## Task brief
Every line below from the one with "thumb ip: (122, 157)" through the one with "middle tip: (520, 259)" is to be repeated exactly, with no picture among them.

## Dataset extract
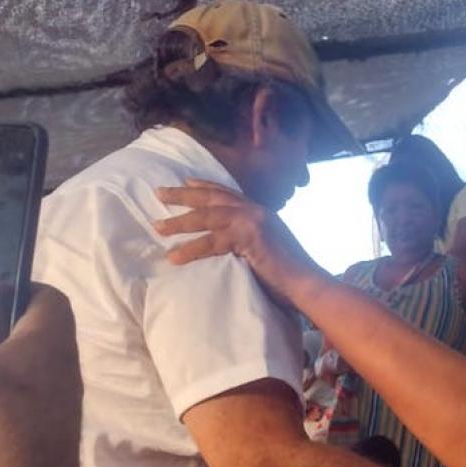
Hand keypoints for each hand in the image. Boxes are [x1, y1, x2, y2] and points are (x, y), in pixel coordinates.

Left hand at [153, 179, 326, 298]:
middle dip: (183, 195)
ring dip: (180, 222)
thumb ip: (249, 242)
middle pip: (213, 197)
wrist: (307, 285)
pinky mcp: (249, 237)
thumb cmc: (289, 277)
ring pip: (208, 216)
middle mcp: (256, 211)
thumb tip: (228, 247)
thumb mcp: (267, 250)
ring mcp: (253, 221)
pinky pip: (212, 241)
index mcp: (261, 212)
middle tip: (160, 193)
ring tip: (158, 227)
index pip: (229, 193)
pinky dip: (191, 249)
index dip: (205, 186)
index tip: (186, 182)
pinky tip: (174, 257)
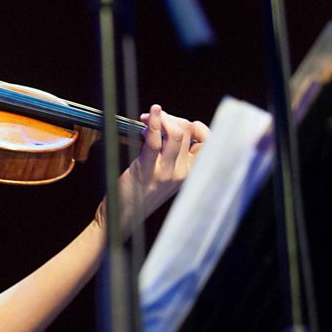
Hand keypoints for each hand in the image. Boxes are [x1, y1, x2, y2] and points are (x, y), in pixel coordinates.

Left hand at [96, 104, 209, 231]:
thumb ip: (172, 152)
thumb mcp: (165, 173)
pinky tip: (149, 115)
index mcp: (189, 172)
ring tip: (146, 119)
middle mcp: (182, 172)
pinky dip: (153, 122)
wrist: (125, 215)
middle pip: (187, 131)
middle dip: (170, 117)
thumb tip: (168, 123)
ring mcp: (166, 171)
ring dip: (161, 118)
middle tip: (152, 118)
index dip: (194, 126)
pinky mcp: (147, 169)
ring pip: (176, 133)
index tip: (177, 122)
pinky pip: (154, 140)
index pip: (207, 141)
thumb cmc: (141, 191)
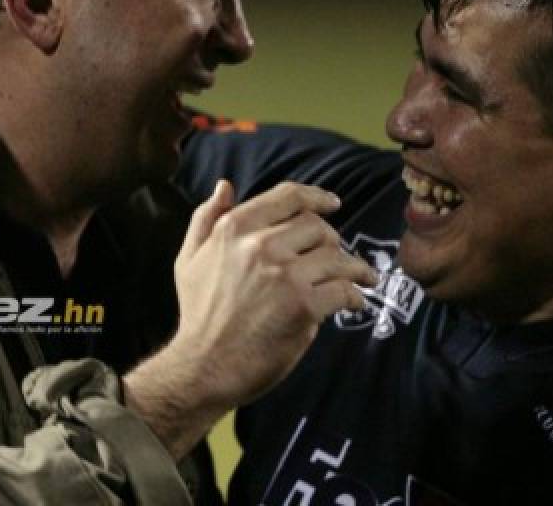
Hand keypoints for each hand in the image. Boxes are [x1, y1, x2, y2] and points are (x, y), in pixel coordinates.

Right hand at [124, 180, 375, 457]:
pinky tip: (354, 303)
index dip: (316, 197)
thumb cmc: (198, 314)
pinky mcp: (303, 306)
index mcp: (234, 228)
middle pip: (317, 227)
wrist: (203, 366)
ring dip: (354, 269)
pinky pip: (343, 290)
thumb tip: (225, 186)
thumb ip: (206, 218)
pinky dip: (354, 296)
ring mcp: (284, 275)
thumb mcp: (190, 259)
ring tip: (362, 279)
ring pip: (336, 257)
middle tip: (338, 257)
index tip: (333, 204)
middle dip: (332, 241)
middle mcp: (260, 245)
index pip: (287, 198)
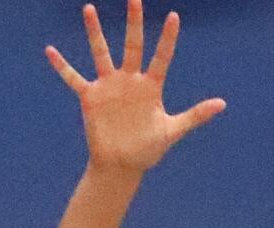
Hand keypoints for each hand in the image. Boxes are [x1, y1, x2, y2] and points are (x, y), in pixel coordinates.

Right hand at [45, 1, 225, 172]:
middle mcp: (130, 81)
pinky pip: (73, 78)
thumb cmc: (148, 149)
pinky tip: (50, 51)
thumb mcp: (172, 130)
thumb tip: (223, 103)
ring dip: (95, 32)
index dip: (168, 38)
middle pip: (132, 45)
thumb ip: (195, 115)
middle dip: (134, 22)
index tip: (174, 16)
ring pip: (101, 53)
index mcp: (151, 87)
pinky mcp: (90, 98)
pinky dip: (62, 66)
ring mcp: (109, 87)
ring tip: (90, 8)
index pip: (161, 57)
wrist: (122, 165)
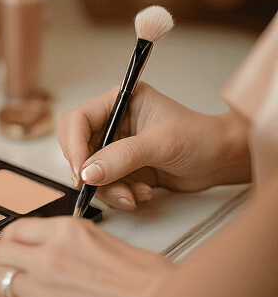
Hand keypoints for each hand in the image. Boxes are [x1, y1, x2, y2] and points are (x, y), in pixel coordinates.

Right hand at [58, 82, 250, 209]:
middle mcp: (115, 122)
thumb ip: (122, 157)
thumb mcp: (159, 144)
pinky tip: (144, 193)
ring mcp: (120, 147)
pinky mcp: (127, 169)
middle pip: (80, 149)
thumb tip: (89, 172)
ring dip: (111, 189)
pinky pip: (109, 186)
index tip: (81, 172)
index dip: (74, 145)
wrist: (221, 160)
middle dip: (91, 173)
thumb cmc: (198, 137)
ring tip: (135, 195)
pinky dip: (122, 195)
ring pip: (94, 172)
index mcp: (119, 101)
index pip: (78, 120)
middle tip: (98, 188)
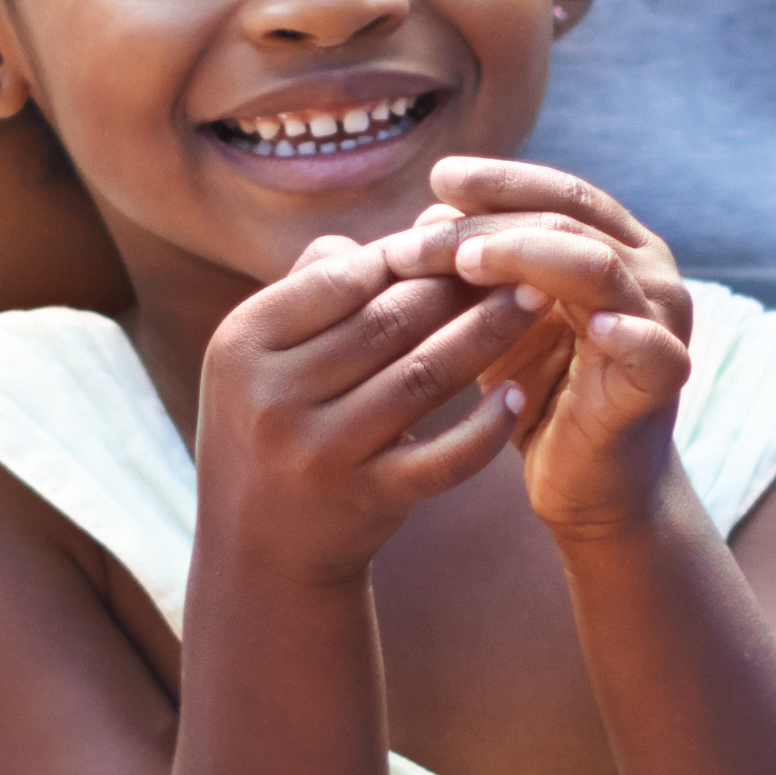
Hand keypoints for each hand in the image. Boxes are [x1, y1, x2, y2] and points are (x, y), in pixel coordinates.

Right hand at [185, 234, 537, 593]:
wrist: (259, 549)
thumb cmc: (275, 424)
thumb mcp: (265, 355)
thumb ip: (323, 286)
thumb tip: (409, 226)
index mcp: (242, 343)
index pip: (343, 278)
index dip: (409, 254)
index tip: (462, 237)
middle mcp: (272, 397)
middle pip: (389, 320)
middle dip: (461, 285)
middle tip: (520, 259)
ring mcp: (318, 453)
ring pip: (424, 376)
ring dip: (487, 336)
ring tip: (534, 303)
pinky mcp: (365, 499)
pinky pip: (442, 457)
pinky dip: (484, 427)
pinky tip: (516, 396)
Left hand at [412, 159, 693, 545]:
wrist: (586, 484)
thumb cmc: (539, 392)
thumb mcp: (493, 321)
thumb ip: (472, 268)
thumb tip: (426, 215)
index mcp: (614, 246)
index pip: (559, 194)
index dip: (501, 180)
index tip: (438, 174)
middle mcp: (648, 271)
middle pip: (568, 222)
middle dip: (487, 224)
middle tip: (417, 240)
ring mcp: (662, 321)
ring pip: (597, 267)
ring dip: (525, 257)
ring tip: (465, 262)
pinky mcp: (663, 378)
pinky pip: (647, 346)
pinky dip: (621, 330)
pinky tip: (584, 324)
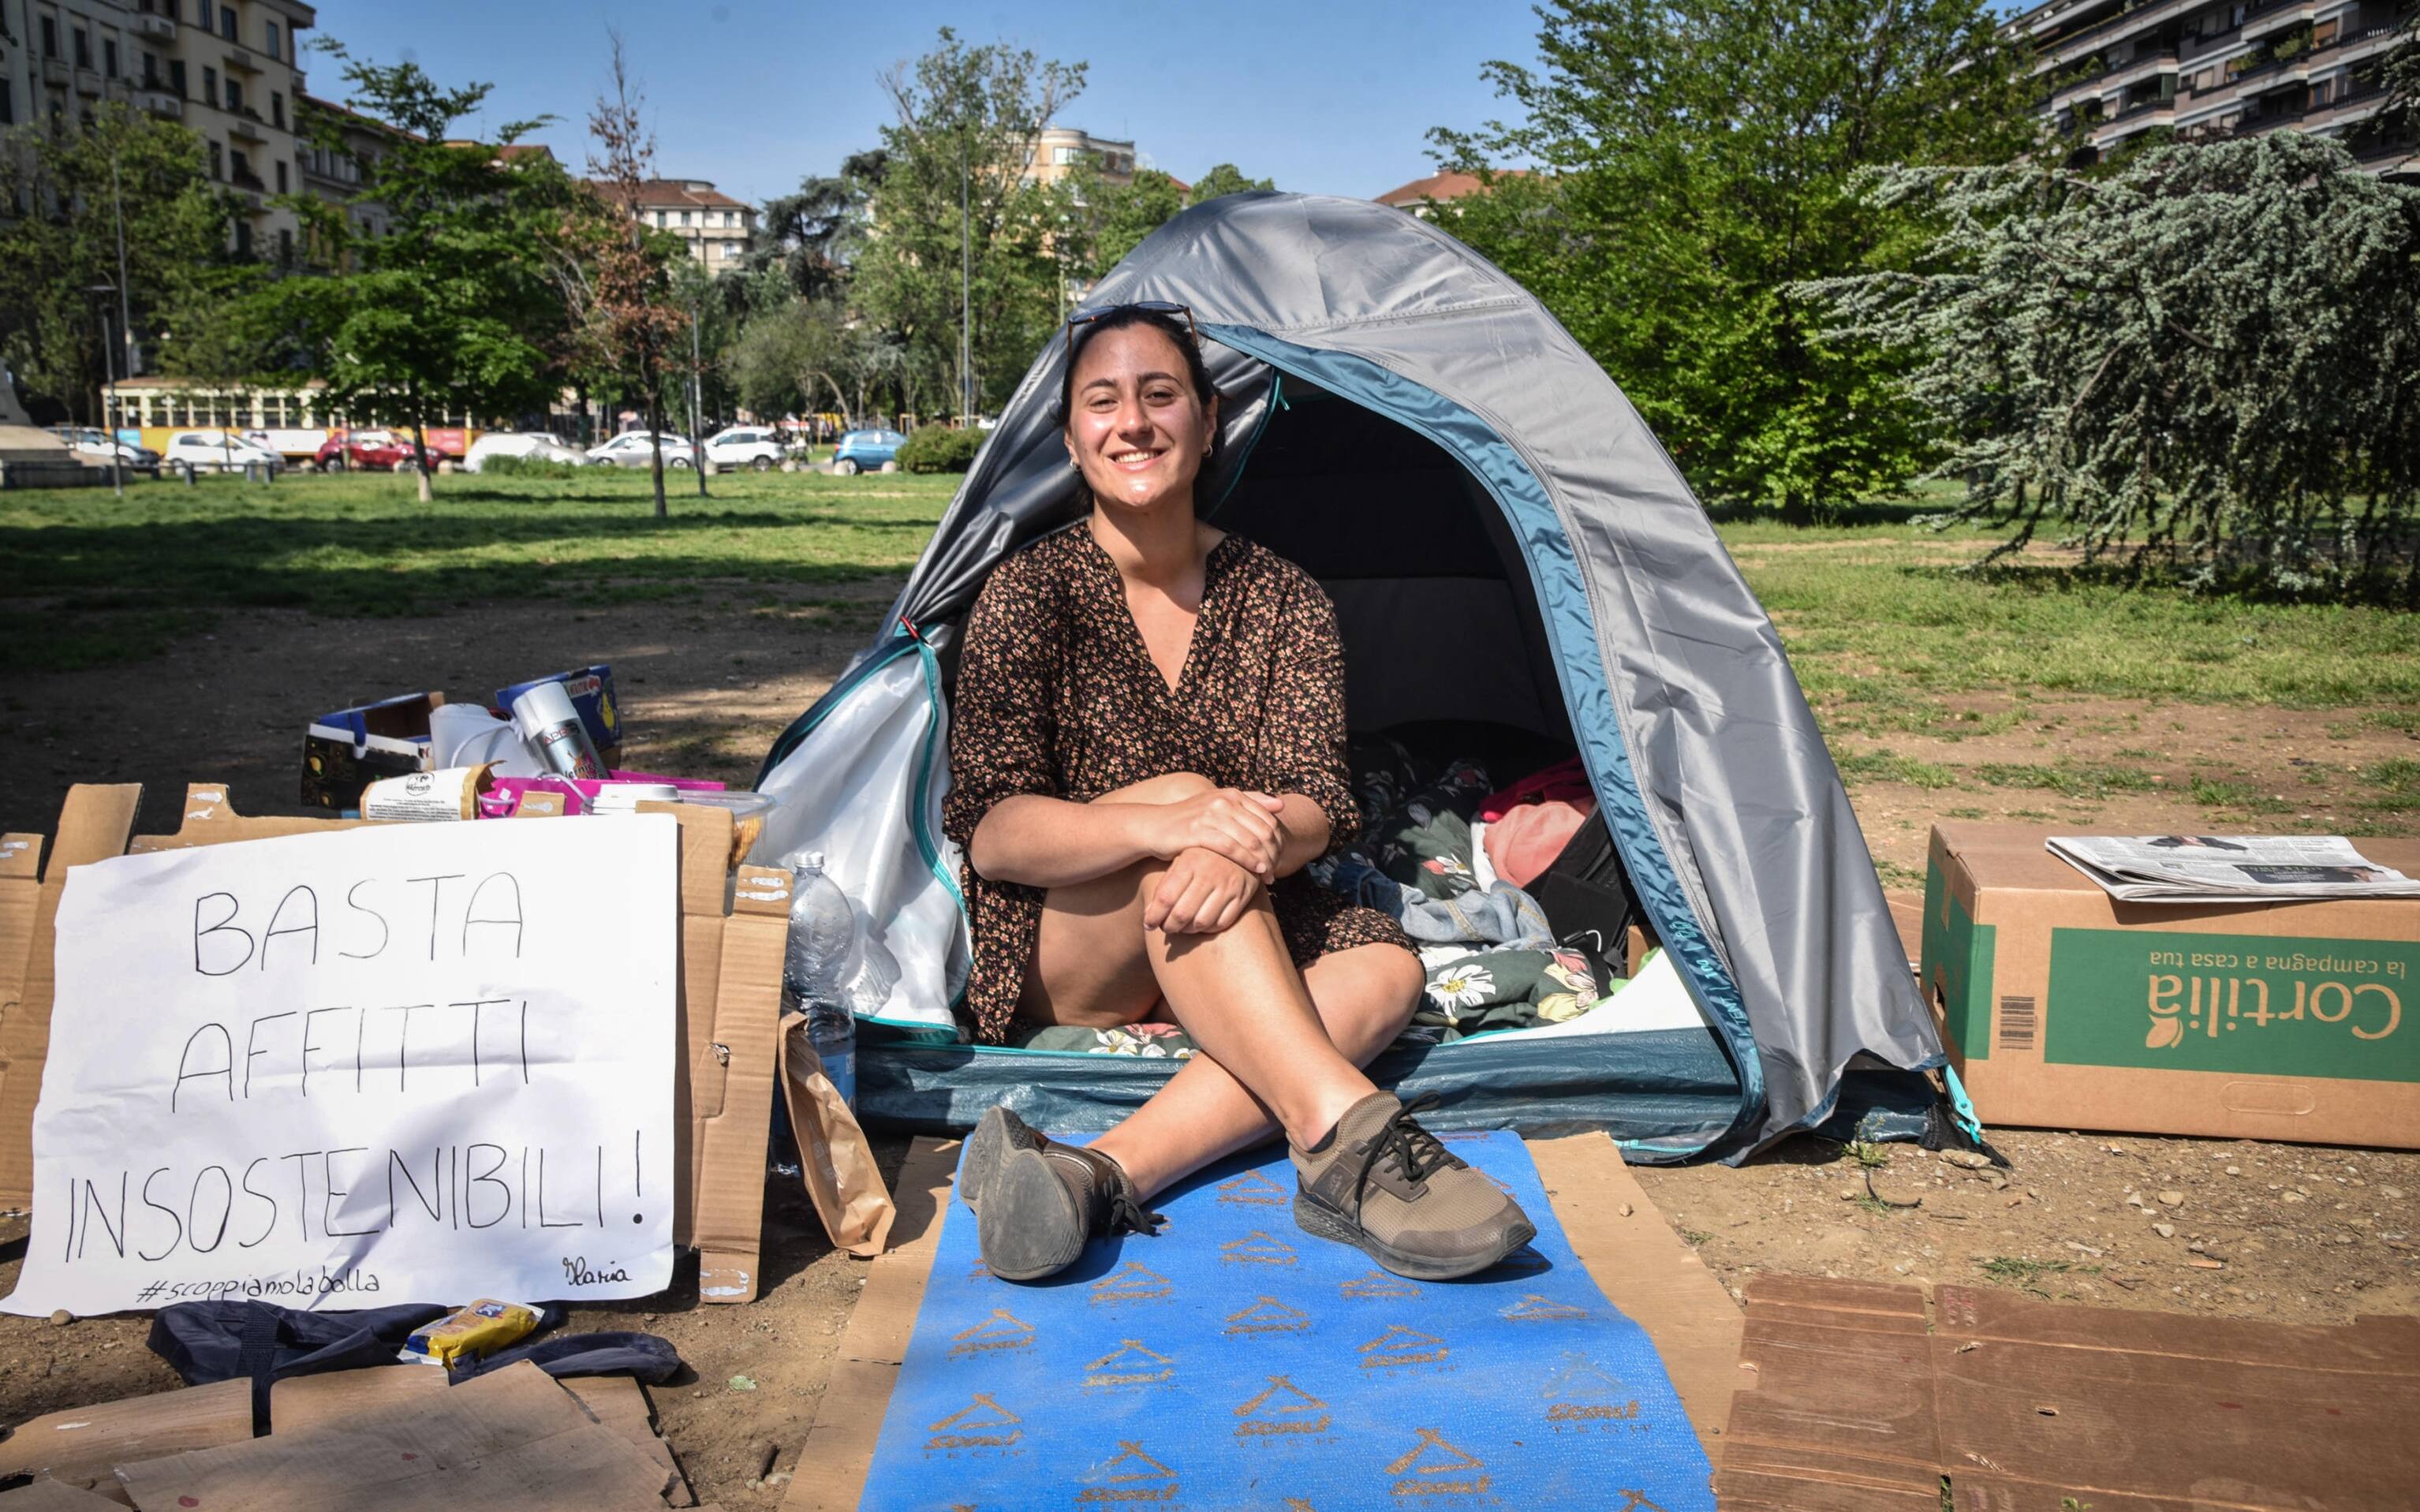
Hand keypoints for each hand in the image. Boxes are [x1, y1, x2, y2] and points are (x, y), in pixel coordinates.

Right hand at [1143, 787, 1285, 881]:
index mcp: (1232, 794)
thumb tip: (1280, 804)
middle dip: (1274, 852)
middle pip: (1262, 830)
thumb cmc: (1190, 820)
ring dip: (1264, 860)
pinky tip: (1257, 871)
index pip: (1268, 817)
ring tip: (1270, 874)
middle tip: (1278, 869)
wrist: (1154, 827)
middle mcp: (1224, 801)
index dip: (1279, 839)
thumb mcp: (1219, 805)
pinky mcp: (1199, 831)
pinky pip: (1232, 848)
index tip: (1281, 856)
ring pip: (1250, 840)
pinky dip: (1248, 861)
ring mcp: (1211, 815)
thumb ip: (1249, 802)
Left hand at [1144, 848, 1260, 935]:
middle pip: (1182, 913)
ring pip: (1201, 922)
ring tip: (1181, 927)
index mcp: (1190, 862)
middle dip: (1169, 927)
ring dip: (1187, 930)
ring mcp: (1228, 885)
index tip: (1148, 924)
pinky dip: (1207, 929)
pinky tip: (1200, 924)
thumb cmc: (1202, 857)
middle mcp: (1210, 873)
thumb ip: (1165, 886)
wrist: (1240, 847)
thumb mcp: (1182, 862)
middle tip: (1165, 928)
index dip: (1153, 916)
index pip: (1166, 897)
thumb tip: (1149, 916)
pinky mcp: (1242, 896)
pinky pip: (1221, 923)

## Exercise answer
thumb ip: (122, 157)
thumb mcp: (159, 144)
pinky tip: (144, 193)
ring mcp: (120, 147)
pinky mcp: (127, 169)
middle pip: (80, 149)
thumb tip: (89, 172)
ring dip: (111, 189)
pinky pip: (109, 186)
index tip: (81, 172)
index dip: (74, 145)
wrist: (221, 160)
middle dip: (91, 173)
thumb cmc: (198, 137)
ring tip: (135, 195)
pinky dip: (122, 195)
ring pip: (94, 172)
index mcp: (119, 101)
index pip: (78, 120)
middle tip: (98, 188)
Hand keypoints for each hand in the image. Boxes are [x1, y1, x2, y2] and points are (x, y), in pixel coordinates.

Right hand at [185, 234, 537, 593]:
wrist: (259, 549)
thumb cmc: (275, 424)
thumb mcp: (265, 355)
thumb ip: (323, 286)
thumb tip: (409, 226)
index mcp: (242, 343)
index pip: (343, 278)
index dip: (409, 254)
index tip: (462, 237)
middle mcp: (272, 397)
middle pip: (389, 320)
middle dip: (461, 285)
middle tip: (520, 259)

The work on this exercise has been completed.